Application:  Sometimes, the very things we kick against are those things God is using to reach the world around us.  Religious people often move forward with plans and ideas with great zeal.  The only trouble is that they running forward into a brick wall.  Whenever we grab control we lose control.  When we seek to save our lives, we lose them.  Discipleship demands the discernment needed to see God’s will and plan and our place in His story!  We are not building our own little empires as disciples - we are building the Kingdom of God.

Reaction #4:  Certain Greeks

“Now there were certain Greeks among those who came up to worship at the feast. Then they came to Philip, who was from Bethsaida of Galilee, and asked him, saying, ‘Sir, we wish to see Jesus.’ Philip came and told Andrew, and in turn Andrew and Philip told Jesus.” (John 12:20-22, NKJV)


·         These Greeks are best identified as proselytes or God-fearers (those who had not yet committed themselves fully to circumcision and the Jewish rites).

·         The point of these three verses seems to be that nontraditional/non-Jewish persons had become intrigued by this powerful-heroic Jesus and they wanted to become involved with him (“to see” [idein] Jesus here means to meet him).

·         They approached Philip, not Jesus, with the hope of gaining some way to see Jesus (12:21).
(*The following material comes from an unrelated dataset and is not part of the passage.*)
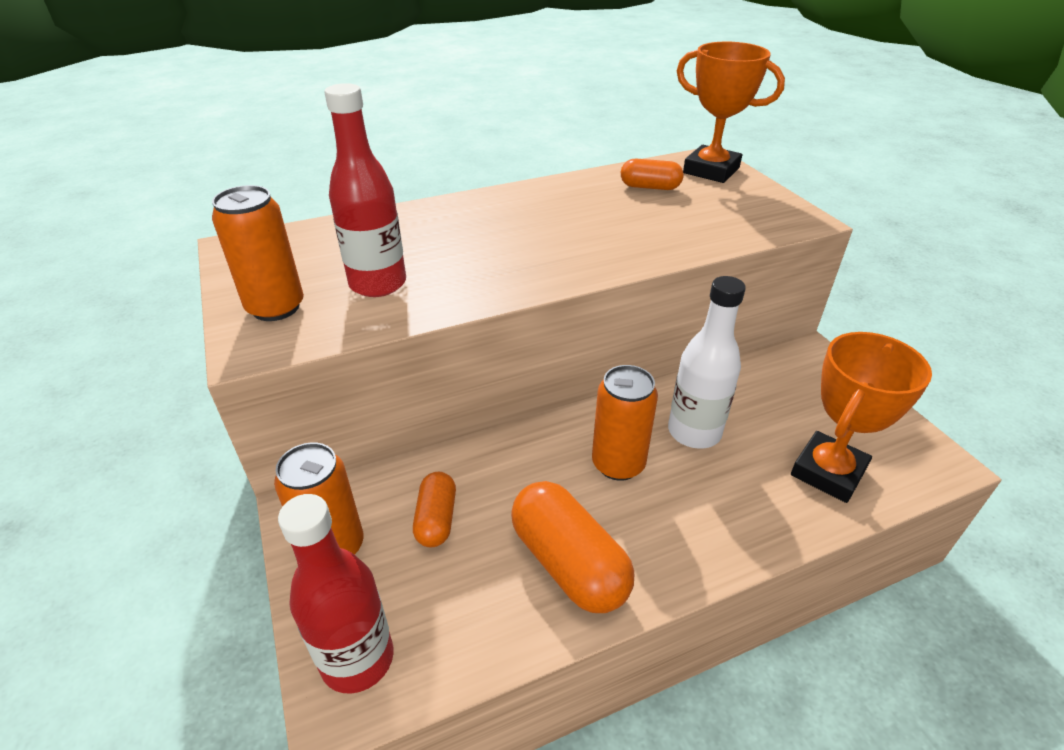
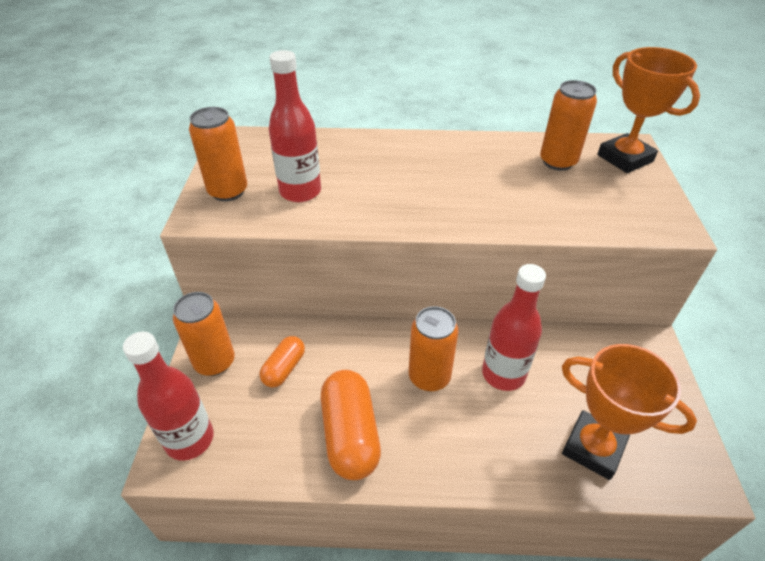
camera: 25 degrees right, 5 degrees up
orange capsule [621,159,683,190] -> orange can [540,80,597,171]
white bottle [668,276,746,449] -> red bottle [482,264,546,391]
orange trophy [791,332,932,503] -> orange trophy turned 60 degrees clockwise [562,344,697,480]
·         Philip turned to Andrew who had earlier shown himself to be a witness when he brought Peter to Jesus (1:41). Together they served as go-betweens for the Greeks (12:22).

·         What follows is the amazing pivotal section in the Gospel (12.23 ff.).  It’s not clear what these Greeks were after.  What is clear is what Jesus reveals to Andrew and Philip. 


1.       The request of these Greeks to see Jesus was fulfilled in a response which contains truths that we all need!

2.       Jesus used the image of a seed to illustrate the great spiritual truth that there can be no glory without suffering, no fruitful life without death, no victory without surrender.  Of itself, a seed is weak and useless; but when it is planted, it “dies” and becomes fruitful.

3.       As disciples we are like seeds. We are small and insignificant, but we have life in us, God’s life. However, that life can never be fulfilled unless we yield ourselves to God and permit Him to “plant us.” We must die to self so that we may live unto God (Gal. 2:20).

4.       In these words, Jesus challenges us today to surrender our lives to Him. Note the contrasts:

a.       Loneliness or fruitfulness

b.      Losing your life or keeping your life

c.       Serving self or serving Christ

d.      Pleasing self or receiving God’s honor

5.       Jesus knew that He was facing suffering and death, and His humanity responded to this ordeal. His soul was troubled, not because He was questioning the Father’s will, but because He was fully conscious of all that the Cross involved.

6.       In the hour of suffering and surrender, there are only two prayers we can pray, either “Father, save me!” or “Father, glorify Thy name!”  Jesus chose the latter and so must we.

7.       The prayer, “Father, glorify Thy name!” received a reply from heaven! God the Father spoke to His Son and gave Him a double assurance: the Son’s past life and ministry had glorified the Father, and the Son’s future suffering and death would glorify the Father.

a.       It is significant that the Father spoke to the Son at the beginning of the Son’s ministry (Matt. 3:17)

b.      Also as the Son began His journey to Jerusalem (Matt. 17:5)

c.       And finally, as the Son entered Jerusalem for the last days before the Cross. God always gives that word of assurance to those who willingly suffer for His sake.

8.       This marked the end of our Lord’s public ministry as far as John’s record is concerned. Jesus departed and hid Himself. It was judgment on the nation that saw His miracles, heard His messages, and scrutinized His ministry, and yet refused to believe on Him.